The Finnish Institute at Athens is classified, according to Greek legislation, as an archaeological school, and is therefore allowed to carry out archaeological fieldwork in Greece. Such projects are mainly funded by different Finnish foundations and universities.

The Institute’s first excavation concerned the Early Christian basilica at Arethousa in northern Greece. The actual fieldwork of the project, directed by Arja Karivieri, took place between 1999 and 2002. In 2000 and 2001 a second project, directed by Jari Pakkanen, was organised in Stratos, western Greece. It aimed to create a 3D model of the Temple of Zeus at Stratos through an exact measurement of the temple's architectural remains.

A third project, directed by Erkki Sironen, began in 2003. It aims to re-study all known Roman epigrams in Greece. Finally, a multidisciplinary project studying the history of the Kokytos river basin in Thesprotia, north-western Greece, began in 2004 under the directorship of Björn Forsén.

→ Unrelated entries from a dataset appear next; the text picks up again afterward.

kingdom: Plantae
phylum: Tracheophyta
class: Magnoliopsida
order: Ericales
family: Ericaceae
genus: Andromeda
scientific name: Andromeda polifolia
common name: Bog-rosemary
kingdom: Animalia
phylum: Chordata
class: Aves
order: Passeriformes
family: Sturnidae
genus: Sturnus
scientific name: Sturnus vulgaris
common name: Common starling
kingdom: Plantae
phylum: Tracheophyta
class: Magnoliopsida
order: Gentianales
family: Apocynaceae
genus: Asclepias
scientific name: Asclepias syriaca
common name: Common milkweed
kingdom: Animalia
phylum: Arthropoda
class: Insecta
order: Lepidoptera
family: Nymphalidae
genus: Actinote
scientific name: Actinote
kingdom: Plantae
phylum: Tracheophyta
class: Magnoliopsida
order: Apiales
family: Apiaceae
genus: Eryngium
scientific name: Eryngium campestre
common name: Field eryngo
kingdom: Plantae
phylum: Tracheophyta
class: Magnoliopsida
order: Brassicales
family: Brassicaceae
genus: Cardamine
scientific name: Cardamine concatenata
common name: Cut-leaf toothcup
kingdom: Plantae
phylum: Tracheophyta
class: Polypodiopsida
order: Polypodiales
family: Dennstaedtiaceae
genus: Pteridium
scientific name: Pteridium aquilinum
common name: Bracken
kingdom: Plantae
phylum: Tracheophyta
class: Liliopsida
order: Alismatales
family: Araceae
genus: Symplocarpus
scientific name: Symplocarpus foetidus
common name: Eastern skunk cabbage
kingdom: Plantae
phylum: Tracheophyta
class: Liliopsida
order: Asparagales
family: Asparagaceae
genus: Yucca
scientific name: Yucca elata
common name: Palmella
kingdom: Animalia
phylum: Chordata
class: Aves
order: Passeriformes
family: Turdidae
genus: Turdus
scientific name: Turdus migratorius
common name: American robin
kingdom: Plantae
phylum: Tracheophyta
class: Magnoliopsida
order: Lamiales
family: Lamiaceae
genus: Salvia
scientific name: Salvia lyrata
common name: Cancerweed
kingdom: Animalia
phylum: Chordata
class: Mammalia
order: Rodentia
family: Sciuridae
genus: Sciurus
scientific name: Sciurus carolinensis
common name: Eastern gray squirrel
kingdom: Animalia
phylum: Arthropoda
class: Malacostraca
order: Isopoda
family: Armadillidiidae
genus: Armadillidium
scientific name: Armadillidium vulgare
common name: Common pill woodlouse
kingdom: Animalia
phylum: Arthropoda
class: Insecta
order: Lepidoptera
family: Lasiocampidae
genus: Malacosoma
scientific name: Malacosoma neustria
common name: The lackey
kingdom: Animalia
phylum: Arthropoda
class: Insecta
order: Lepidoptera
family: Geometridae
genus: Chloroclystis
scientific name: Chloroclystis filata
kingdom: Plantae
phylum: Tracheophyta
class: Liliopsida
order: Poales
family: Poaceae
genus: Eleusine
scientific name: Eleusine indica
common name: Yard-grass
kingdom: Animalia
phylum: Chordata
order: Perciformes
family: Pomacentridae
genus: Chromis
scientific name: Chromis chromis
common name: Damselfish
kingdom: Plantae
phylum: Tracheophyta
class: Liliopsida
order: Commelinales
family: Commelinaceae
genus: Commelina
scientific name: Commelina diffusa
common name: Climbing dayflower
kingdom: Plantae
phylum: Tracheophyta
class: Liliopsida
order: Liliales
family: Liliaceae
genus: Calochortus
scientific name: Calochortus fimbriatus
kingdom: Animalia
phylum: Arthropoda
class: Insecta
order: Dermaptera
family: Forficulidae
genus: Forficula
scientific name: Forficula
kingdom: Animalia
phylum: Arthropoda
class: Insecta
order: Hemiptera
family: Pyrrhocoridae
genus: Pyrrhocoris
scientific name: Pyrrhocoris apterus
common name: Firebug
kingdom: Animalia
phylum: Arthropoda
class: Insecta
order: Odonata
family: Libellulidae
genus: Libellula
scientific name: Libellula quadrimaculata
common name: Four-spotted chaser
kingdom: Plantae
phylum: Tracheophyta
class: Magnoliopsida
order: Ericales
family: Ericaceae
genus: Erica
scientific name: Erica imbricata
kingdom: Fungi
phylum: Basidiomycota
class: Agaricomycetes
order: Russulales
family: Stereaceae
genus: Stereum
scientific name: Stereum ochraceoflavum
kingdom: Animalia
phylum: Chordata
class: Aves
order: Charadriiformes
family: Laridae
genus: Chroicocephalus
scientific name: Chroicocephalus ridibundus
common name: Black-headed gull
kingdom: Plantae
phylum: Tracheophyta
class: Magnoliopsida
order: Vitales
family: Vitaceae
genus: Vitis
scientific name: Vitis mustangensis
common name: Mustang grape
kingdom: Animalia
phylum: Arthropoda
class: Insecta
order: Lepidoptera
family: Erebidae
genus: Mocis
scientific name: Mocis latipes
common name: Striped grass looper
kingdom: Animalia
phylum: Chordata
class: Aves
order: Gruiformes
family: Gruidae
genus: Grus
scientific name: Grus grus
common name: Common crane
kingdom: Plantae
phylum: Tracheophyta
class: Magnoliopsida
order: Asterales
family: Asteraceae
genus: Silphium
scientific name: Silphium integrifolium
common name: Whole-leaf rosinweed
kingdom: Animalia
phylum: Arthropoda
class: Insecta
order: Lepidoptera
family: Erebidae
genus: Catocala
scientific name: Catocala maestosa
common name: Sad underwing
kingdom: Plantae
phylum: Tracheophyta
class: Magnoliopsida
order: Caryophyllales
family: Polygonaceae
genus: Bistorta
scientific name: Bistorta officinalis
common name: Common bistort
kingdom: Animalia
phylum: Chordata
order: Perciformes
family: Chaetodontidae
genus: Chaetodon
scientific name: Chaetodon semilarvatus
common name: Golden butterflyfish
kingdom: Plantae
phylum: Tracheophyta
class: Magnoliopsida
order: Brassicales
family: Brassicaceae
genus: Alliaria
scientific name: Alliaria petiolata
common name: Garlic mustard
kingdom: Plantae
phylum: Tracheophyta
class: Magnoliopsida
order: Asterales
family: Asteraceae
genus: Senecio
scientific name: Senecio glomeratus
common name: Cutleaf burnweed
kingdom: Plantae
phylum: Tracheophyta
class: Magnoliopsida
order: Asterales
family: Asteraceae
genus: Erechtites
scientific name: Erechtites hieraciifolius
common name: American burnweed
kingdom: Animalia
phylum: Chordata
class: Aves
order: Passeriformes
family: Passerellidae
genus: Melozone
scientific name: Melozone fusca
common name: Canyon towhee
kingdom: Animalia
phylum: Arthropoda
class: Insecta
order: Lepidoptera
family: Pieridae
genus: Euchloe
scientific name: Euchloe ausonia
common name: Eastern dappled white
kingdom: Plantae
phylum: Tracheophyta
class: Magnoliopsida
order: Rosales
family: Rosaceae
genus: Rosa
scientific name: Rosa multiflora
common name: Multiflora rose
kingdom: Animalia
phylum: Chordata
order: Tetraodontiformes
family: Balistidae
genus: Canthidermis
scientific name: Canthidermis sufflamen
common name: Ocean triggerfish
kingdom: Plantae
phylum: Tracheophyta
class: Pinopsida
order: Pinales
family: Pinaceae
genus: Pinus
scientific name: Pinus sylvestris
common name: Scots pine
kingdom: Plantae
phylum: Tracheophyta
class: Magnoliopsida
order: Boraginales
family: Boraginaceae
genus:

Before the Institute had archaeological projects of its own, Finnish scholars acquired experience by participating in, among others, Greek, Norwegian and Swedish excavations and surveys. A good example of Nordic collaboration is the excavation of the temple of Agios Elias at Asea in the Peloponnese. This project, which was directed by Jeannette Forsén under the auspices of the Swedish Institute at Athens, brought together researchers from Norway, Sweden and Finland.